::: Exercise data
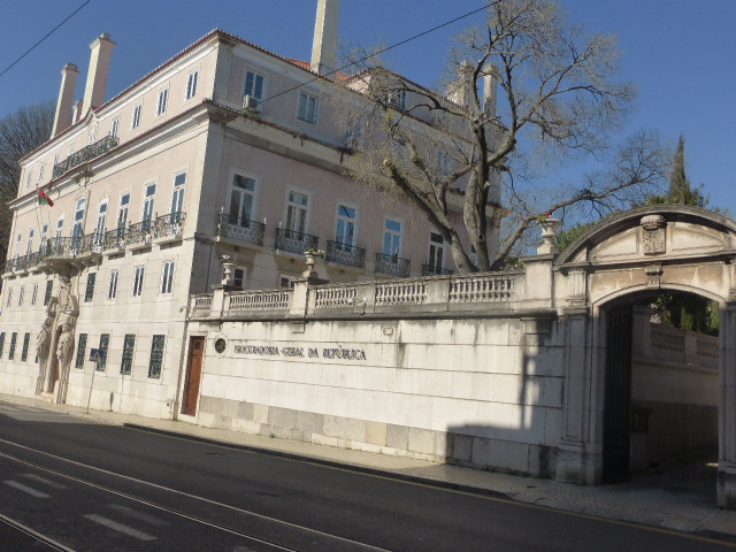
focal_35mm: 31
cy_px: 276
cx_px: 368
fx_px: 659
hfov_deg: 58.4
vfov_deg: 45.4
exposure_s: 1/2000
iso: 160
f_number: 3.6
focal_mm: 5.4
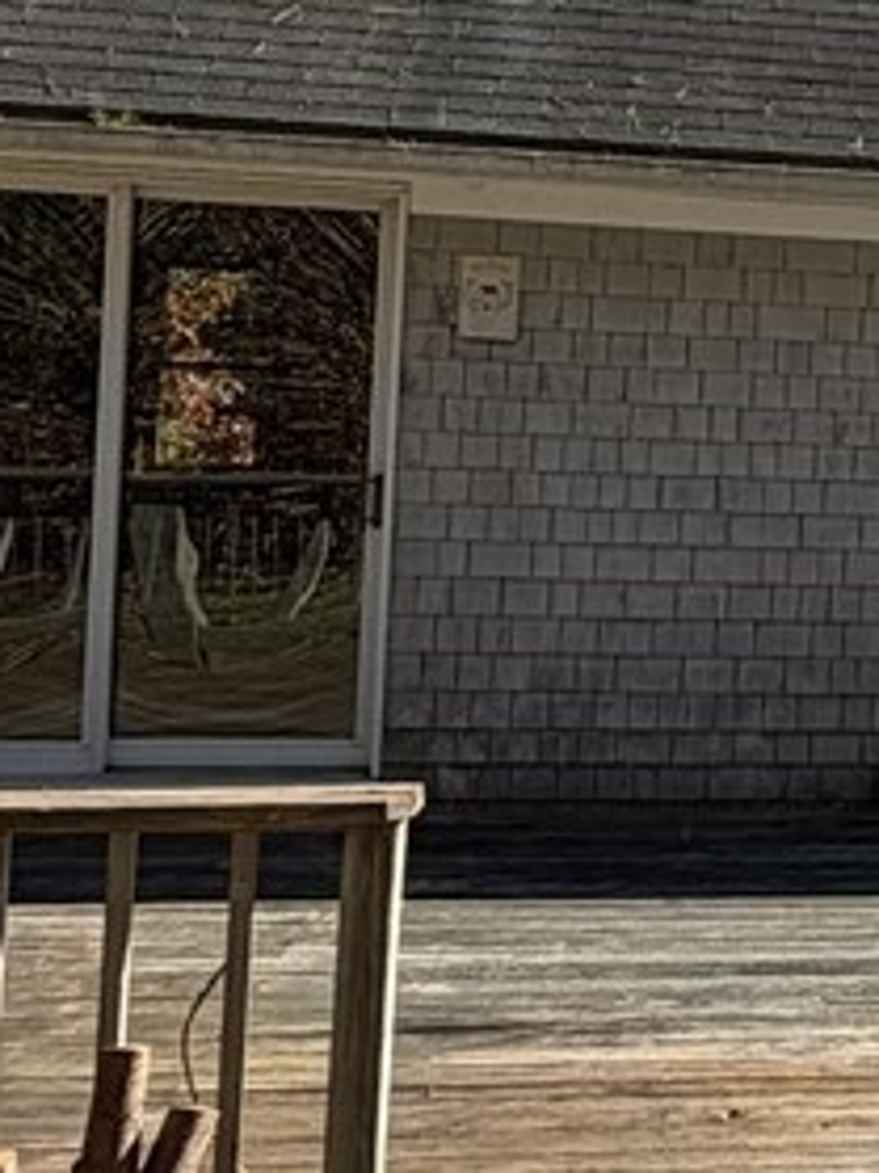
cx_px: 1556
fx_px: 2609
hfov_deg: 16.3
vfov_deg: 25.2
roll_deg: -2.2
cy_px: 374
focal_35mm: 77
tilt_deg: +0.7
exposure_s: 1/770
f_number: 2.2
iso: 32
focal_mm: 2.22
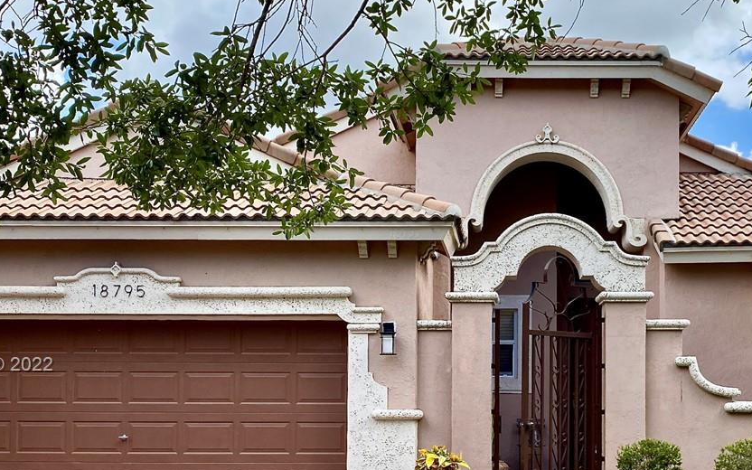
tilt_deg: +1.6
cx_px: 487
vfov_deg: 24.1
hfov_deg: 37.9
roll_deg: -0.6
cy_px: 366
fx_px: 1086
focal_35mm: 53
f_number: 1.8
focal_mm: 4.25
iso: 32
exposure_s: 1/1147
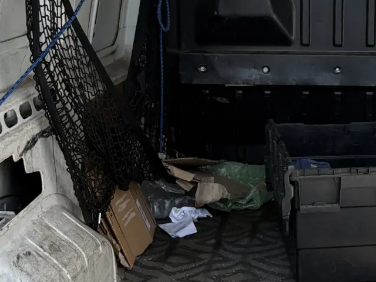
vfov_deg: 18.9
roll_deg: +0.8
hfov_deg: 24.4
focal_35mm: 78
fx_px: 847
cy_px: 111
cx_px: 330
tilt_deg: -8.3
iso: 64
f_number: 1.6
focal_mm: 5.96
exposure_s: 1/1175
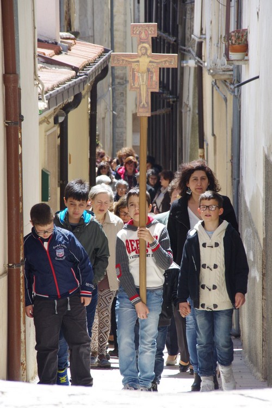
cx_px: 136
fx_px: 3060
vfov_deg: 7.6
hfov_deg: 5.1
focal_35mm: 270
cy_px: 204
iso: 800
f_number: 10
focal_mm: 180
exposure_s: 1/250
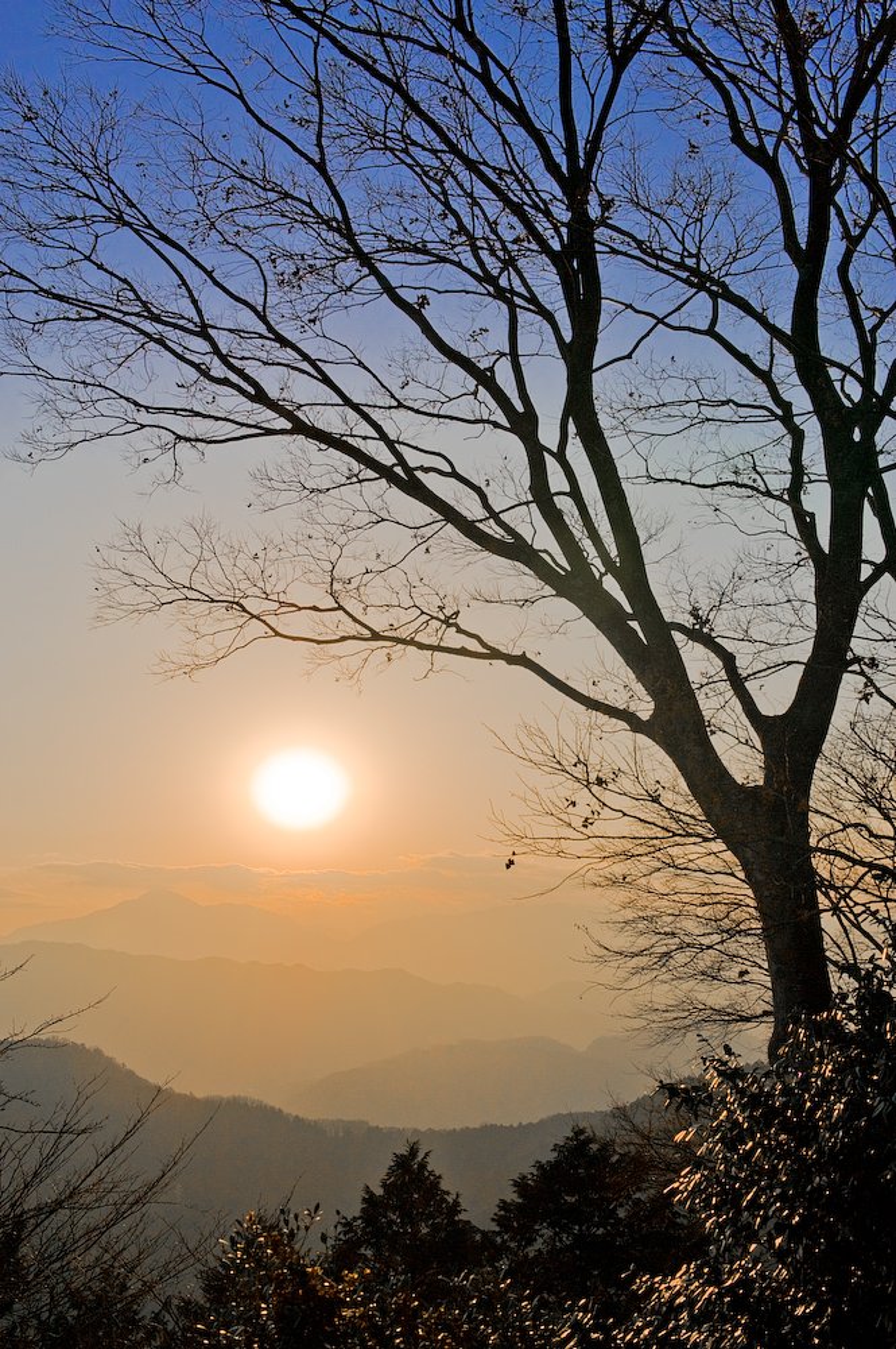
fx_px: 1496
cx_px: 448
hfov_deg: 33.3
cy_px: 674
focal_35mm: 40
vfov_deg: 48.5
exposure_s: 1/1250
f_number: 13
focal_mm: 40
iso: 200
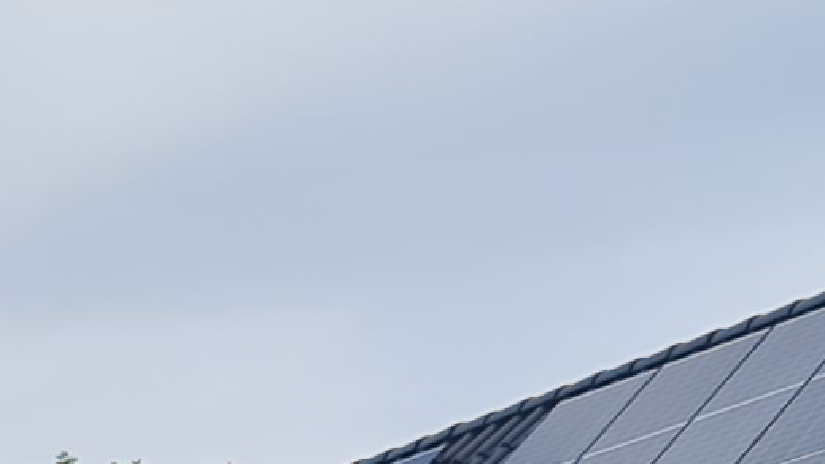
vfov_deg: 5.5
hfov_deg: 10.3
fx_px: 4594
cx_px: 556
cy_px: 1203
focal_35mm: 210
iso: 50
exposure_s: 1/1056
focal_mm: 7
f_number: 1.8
::::::
== What to produce ==
The records above are to be reproduced exactly; the pictures are to be left out.

== Task response ==
focal_35mm: 31
cy_px: 276
cx_px: 368
fx_px: 659
hfov_deg: 58.4
vfov_deg: 45.4
exposure_s: 1/2000
iso: 160
f_number: 3.6
focal_mm: 5.4
cx_px: 1556
fx_px: 2609
hfov_deg: 16.3
vfov_deg: 25.2
roll_deg: -2.2
cy_px: 374
focal_35mm: 77
tilt_deg: +0.7
exposure_s: 1/770
f_number: 2.2
iso: 32
focal_mm: 2.22
tilt_deg: +1.6
cx_px: 487
vfov_deg: 24.1
hfov_deg: 37.9
roll_deg: -0.6
cy_px: 366
fx_px: 1086
focal_35mm: 53
f_number: 1.8
focal_mm: 4.25
iso: 32
exposure_s: 1/1147
vfov_deg: 18.9
roll_deg: +0.8
hfov_deg: 24.4
focal_35mm: 78
fx_px: 847
cy_px: 111
cx_px: 330
tilt_deg: -8.3
iso: 64
f_number: 1.6
focal_mm: 5.96
exposure_s: 1/1175
cx_px: 136
fx_px: 3060
vfov_deg: 7.6
hfov_deg: 5.1
focal_35mm: 270
cy_px: 204
iso: 800
f_number: 10
focal_mm: 180
exposure_s: 1/250
fx_px: 1496
cx_px: 448
hfov_deg: 33.3
cy_px: 674
focal_35mm: 40
vfov_deg: 48.5
exposure_s: 1/1250
f_number: 13
focal_mm: 40
iso: 200
vfov_deg: 5.5
hfov_deg: 10.3
fx_px: 4594
cx_px: 556
cy_px: 1203
focal_35mm: 210
iso: 50
exposure_s: 1/1056
focal_mm: 7
f_number: 1.8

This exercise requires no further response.